GIVEN TASK
Render the lines from the one containing "Document page, 2001x1125 pixels." up to and including the one containing "picture [520, 893, 864, 1049]" as a numbered list, leaving out blank lines.

<<<<

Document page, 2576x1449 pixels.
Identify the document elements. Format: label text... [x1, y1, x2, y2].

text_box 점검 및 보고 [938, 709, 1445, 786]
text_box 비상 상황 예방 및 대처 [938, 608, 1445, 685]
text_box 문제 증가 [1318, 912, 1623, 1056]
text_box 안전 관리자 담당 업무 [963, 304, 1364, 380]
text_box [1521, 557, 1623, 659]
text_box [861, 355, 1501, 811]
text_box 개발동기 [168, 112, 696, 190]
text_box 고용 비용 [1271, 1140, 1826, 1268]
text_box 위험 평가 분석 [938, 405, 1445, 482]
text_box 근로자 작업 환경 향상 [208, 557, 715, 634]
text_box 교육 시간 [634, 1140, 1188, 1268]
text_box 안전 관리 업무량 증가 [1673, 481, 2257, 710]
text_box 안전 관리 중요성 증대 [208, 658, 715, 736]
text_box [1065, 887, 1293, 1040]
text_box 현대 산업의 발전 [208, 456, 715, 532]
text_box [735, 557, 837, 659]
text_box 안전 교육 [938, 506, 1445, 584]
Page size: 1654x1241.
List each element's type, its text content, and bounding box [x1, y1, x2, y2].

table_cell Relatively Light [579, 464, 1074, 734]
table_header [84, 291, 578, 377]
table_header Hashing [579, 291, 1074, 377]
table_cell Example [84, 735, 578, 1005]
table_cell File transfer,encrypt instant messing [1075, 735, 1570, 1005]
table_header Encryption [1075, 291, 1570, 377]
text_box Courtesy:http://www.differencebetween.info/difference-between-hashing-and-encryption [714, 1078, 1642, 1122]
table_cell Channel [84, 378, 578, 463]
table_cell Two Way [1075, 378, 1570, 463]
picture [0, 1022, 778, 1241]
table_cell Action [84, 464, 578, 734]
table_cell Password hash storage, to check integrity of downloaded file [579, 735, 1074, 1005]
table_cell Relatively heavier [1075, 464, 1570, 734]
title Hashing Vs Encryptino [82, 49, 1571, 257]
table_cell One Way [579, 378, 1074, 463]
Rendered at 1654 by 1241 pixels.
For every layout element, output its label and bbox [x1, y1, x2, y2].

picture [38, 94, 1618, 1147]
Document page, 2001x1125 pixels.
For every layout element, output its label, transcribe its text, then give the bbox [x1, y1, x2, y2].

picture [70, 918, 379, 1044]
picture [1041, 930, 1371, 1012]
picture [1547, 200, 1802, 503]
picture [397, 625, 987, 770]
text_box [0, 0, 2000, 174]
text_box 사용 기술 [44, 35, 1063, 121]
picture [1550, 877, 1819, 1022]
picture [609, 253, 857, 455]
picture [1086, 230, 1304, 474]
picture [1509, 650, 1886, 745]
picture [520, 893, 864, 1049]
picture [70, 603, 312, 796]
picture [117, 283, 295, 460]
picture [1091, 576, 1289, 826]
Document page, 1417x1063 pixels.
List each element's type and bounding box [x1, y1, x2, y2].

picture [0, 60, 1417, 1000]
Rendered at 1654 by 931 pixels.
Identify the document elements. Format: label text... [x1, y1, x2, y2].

>>>>

ANSWER BELOW
1. Document page, 2001x1125 pixels.
2. For every layout element, output its label, transcribe its text, then give the bbox [x1, y1, x2, y2].
3. picture [70, 918, 379, 1044]
4. picture [1041, 930, 1371, 1012]
5. picture [1547, 200, 1802, 503]
6. picture [397, 625, 987, 770]
7. text_box [0, 0, 2000, 174]
8. text_box 사용 기술 [44, 35, 1063, 121]
9. picture [1550, 877, 1819, 1022]
10. picture [609, 253, 857, 455]
11. picture [1086, 230, 1304, 474]
12. picture [1509, 650, 1886, 745]
13. picture [520, 893, 864, 1049]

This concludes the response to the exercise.